In early 2022, market volatility represented a buying opportunity, and it made sense to maintain dry powder to take advantage of unwarranted price dislocations. Given companies’ varying exposure to cost inflation and yield pressure on the balance sheet, selectivity was the name of the game. Since late February, the hand investors have been dealt is a different one, with the consequences of the invasion of Ukraine and subsequent Russian sanctions likely to have more lasting effects than other geopolitical events in recent years.

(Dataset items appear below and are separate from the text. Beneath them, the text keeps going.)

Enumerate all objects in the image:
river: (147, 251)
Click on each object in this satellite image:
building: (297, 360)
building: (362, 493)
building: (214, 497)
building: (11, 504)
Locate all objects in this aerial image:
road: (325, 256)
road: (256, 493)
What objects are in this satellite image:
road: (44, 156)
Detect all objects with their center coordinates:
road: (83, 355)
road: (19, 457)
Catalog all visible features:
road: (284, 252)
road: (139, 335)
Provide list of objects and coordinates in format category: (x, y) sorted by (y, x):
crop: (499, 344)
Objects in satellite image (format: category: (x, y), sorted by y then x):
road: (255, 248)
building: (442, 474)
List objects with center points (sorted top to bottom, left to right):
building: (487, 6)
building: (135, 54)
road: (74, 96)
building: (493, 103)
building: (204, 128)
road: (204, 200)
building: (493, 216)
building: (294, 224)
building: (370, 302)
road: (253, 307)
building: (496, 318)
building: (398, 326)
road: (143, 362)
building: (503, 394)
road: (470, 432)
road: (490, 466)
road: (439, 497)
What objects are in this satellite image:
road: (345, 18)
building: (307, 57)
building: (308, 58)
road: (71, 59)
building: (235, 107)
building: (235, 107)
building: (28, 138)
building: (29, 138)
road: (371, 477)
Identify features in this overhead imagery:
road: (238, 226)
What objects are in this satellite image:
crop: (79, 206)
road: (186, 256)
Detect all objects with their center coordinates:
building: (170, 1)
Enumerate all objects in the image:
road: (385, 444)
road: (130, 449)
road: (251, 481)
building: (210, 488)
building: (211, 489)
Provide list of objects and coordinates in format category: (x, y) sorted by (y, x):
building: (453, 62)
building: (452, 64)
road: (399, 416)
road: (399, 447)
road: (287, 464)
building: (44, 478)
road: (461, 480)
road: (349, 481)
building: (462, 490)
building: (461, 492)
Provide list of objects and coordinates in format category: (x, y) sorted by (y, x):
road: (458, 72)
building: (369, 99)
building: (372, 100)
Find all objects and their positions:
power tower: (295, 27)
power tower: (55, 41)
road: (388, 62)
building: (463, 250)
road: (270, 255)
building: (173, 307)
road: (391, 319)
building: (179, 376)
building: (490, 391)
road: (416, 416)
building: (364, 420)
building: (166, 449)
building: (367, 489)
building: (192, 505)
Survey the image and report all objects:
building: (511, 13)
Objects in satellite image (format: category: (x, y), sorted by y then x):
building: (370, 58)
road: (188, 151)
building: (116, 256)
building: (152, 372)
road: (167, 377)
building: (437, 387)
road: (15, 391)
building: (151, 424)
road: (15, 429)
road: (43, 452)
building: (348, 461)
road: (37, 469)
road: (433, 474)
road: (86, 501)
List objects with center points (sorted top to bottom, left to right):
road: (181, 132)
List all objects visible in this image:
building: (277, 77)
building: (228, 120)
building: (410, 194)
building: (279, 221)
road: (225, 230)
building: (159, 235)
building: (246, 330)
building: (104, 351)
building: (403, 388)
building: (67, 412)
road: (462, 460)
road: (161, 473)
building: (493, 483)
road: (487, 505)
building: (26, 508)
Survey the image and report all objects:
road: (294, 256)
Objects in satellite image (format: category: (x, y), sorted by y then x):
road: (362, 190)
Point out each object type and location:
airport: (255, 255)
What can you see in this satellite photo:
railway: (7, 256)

Importantly, as we discuss the broader implications of the war, we should not forget the extent of the human tragedy, and our thoughts are with the people of Ukraine and all of those affected by the conflict.

Binary outcomes

From a macroeconomic standpoint, the outcome from the current events is likely to be a binary one. Either the conflict persists and the related sanctions stay in place for the foreseeable future, or we have an early resolution. If the conflict persists, we may be facing an inflationary spiral, which could weigh on the global economy – with elevated raw material prices feeding through the supply chain and curbing demand.

This would add to the existing supply side woes and potentially trigger a recession that extends beyond the borders of Europe. We have seen the first signs of – if not demand destruction – at least demand erosion. On recent quarterly earnings calls, consumer-related companies in the UK, Europe and the US, have been flagging softer demand in the first quarter.

From home furnishing companies to sporting and fashion retailers, firms have cited weakening consumer sentiment as a driver of reduced sales volumes, and are predicting increased pressure on consumer spending in 2022 as we lap COVID-related stimulus payments, and inflation and higher prices begin to squeeze household budgets.

The Chairman of Taiwan Semiconductor Manufacturing Company (TSMC), the bellwether of the semiconductor industry, also commented last week that the company was seeing signs of a slowdown in consumer electronics demand (eg, smartphones, PCs and TVs) amid geopolitical uncertainties and COVID-related lockdowns in China.